Tuesday, November 6, 2007 - 1:30 PM
242d

Signal Transduction and Targeted Disruption Analyses Using Kinetic Models of Signaling Networks

Francisco G. Vital-Lopez, Amit Varshney, Costas D. Maranas, and Antonios Armaou. Department of Chemical Engineering, The Pennsylvania State University, University Park, PA 16802

Living systems require to process information originating from a complex environment in order to control their physiological functions. Important mechanisms in this task are the signaling networks. A signaling network is a collection of proteins and another biomolecules involved in the transduction of stimuli to the machinery in charge of the regulation of gene expression and protein levels. Mutation in one or more of the proteins of a signaling network can provoke malfunctions that may lead to serious diseases such as cancer. This has motivated considerable research towards understanding and predicting how cells will respond to native signals and artificial perturbations.
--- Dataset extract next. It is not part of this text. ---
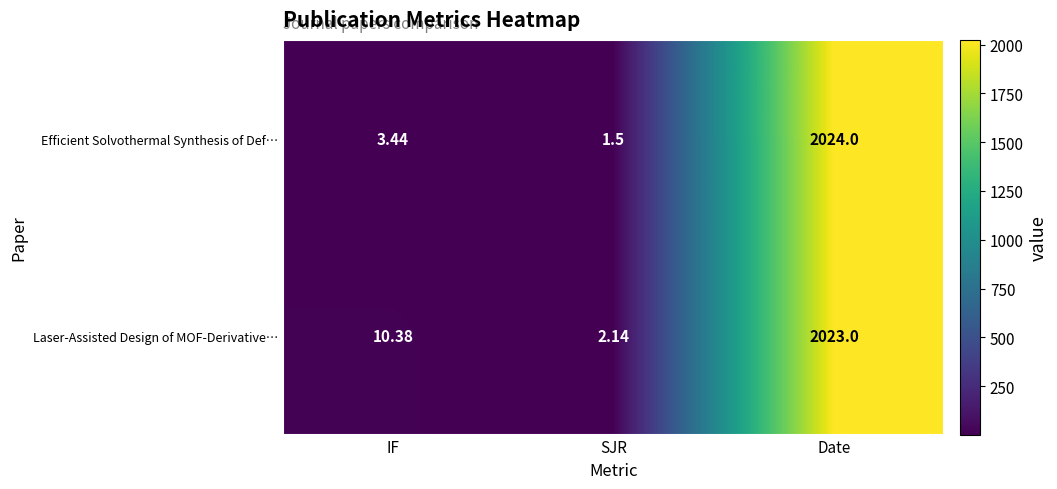

Is the value of Laser-Assisted Design of MOF-Derivative… at IF greater than the value of Efficient Solvothermal Synthesis of Def… at IF?

Yes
The complexity of the signaling networks demands efficient methodologies to integrate and analyze large amount of experimental data available. Mathematical models combined with computational procedures have proven to be powerful tools for this purpose. Extensive models that account only for the topology of signaling networks have been used to analyze their structural properties. Specifically, an optimization-based framework was introduced to systematically identify: i) input-output connections implied by the signaling network structure and ii) disruptions strategies to prevent disease-related outputs [1]. In this work we extend this framework by using kinetic models of signaling networks. This makes it possible to take into consideration the dynamic behavior of the network and allows for a more quantitative description of the state of its components (e.g., inactive/activated) and perturbations (e.g., activation/inhibition). This approach allows for the differentiation between input-output paths that are indistinguishable from a topological perspective and to identify disruption strategies that network-based analysis is unable to reveal. These new features are highlighted through two examples using a prototype model of overlapping MAPK cascades and a simplified MAPK signaling network that exhibits bistability.

References

1. Dasika, M.S., Burgard, A., and Maranas, C.D., A computational framework for the topological analysis and targeted disruption of signal transduction networks. Biophysical Journal, 2006. 91(1): p. 382-398.